Learning how to effectively manage is vital for professional leaders looking to transform their work culture for the better.

In this article, we will discuss effective employee management and the impact this can have on individuals and the organizations they work for.

What Does it Mean to Manage Employees Effectively?

Everyone is new to management at some point in their careers. Certainly, the transition from employee to manager or team leader can be very exciting. It often comes with a pay rise, heightened responsibilities, and an opportunity to have more say in a company’s direction.

However, great business leaders also understand the heavy responsibility of managing other people – whole teams in fact – and doing so in a productive, empathetic, and professional manner.

Signs of Poor Management

Too often, managers fail their employees by demanding too much and having unrealistic expectations. This can lead to all sorts of problems for your employees and organization as a whole. Here are some of the signs that your employees are struggling under poor management:

Let’s take a look at some of these in more detail and discuss how effective management can help combat these issues.

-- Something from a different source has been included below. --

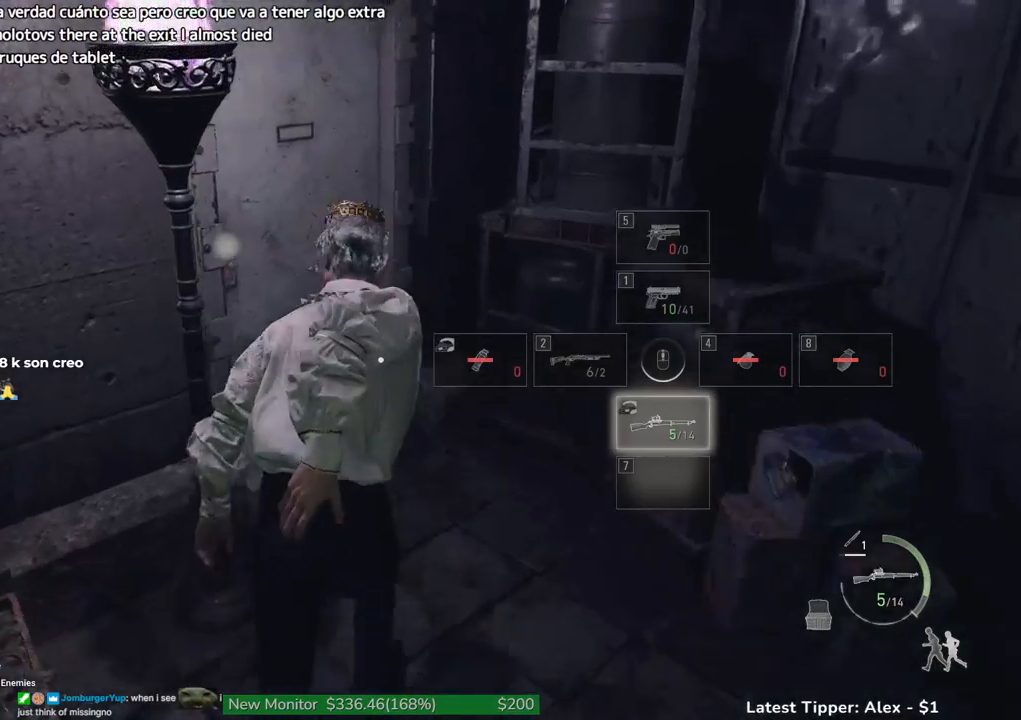
{"keys": ["w"], "mouse": [], "events": [[283, "a", "down"], [383, "a", "up"]]}
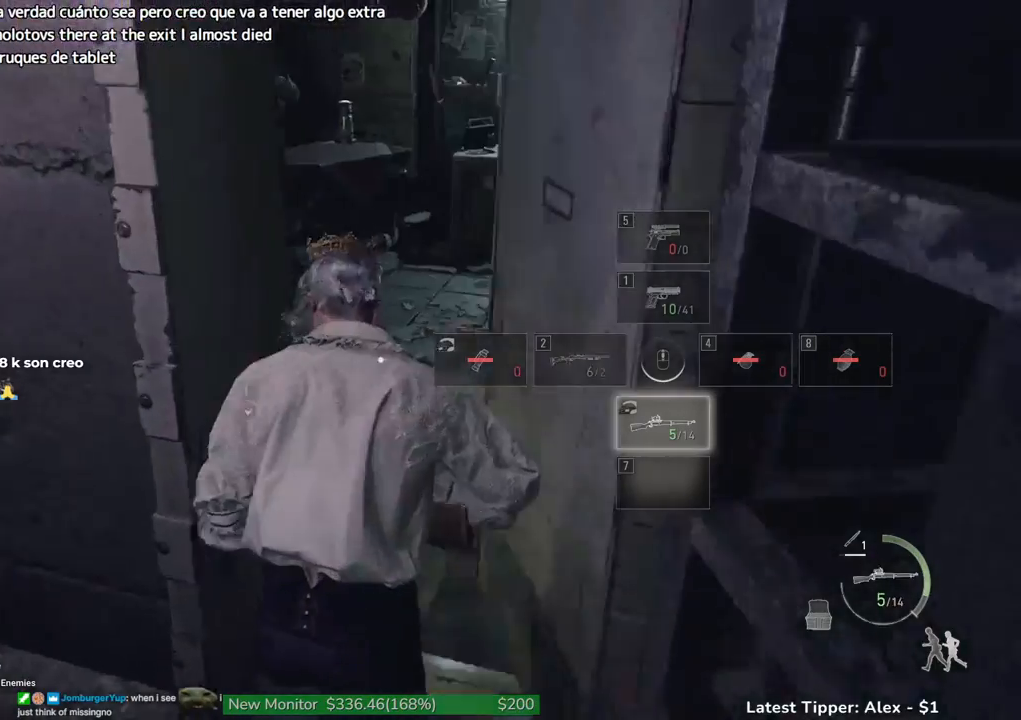
{"keys": ["w"], "mouse": [], "events": []}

How to Manage Employees Effectively

Managing employees well means putting people first. A people-first approach to management will ensure you manage effectively and this in turn will help your organization thrive.

Address Employee Burnout

Employee burnout is directly related to management style. According to research carried out by AMH International, there is “a significant relationship between burnout (personal accomplishment) and leadership styles (autocratic, democratic, and laissez-faire) toward job performance.”

When people think of burnout they often assume it is self-inflicted. However, this is rarely the case. More often than not it is a build-up of stress and pressure (typically in the workplace).

Employee burnout can be caused by numerous factors, however the most common include: unrealistic expectations from management, unmanageable workloads, unsociable working hours, poor working conditions, and lack of support in the workplace.

Burnout is becoming increasingly common in today’s society, as it is a condition that is caused by persistent stress. LuxuryRehabs.com explains that ‘In modern-day “hustle culture,” the pressure to work harder can be overwhelming. And even if you love what you do, working too much can drain the joy right out of your life. But there’s a bright side—burnout doesn’t have to be permanent.

As a manager, it is your job to properly address and manage employee burnout so that people can not only function in their job but thrive. There are two ways you can achieve this:

Offer Flexible Working Hours: the traditional 9-5 working model doesn’t work for everyone. Whether your employees have school pick-ups to deal with, a car service booked, or a doctor’s appointment to get to, it can be difficult to fit everything in. Offering flexible working hours is a great way to show your employees that you care about their work/life balance. Choosing when they work also gives employees more control over their job, which in turn increases productivity and satisfaction while at work.

Lead by Example: One of the primary aspects of effective leadership involves leading by example. Whether they want to impress you, are worried about maintaining job security, or want your job one day, your employees will follow your example. So, it’s important that you lead well. A few simple ways to do this include; taking a lunch break, avoiding working late, taking time off once in a while, showing compassion and understanding to others, and having integrity.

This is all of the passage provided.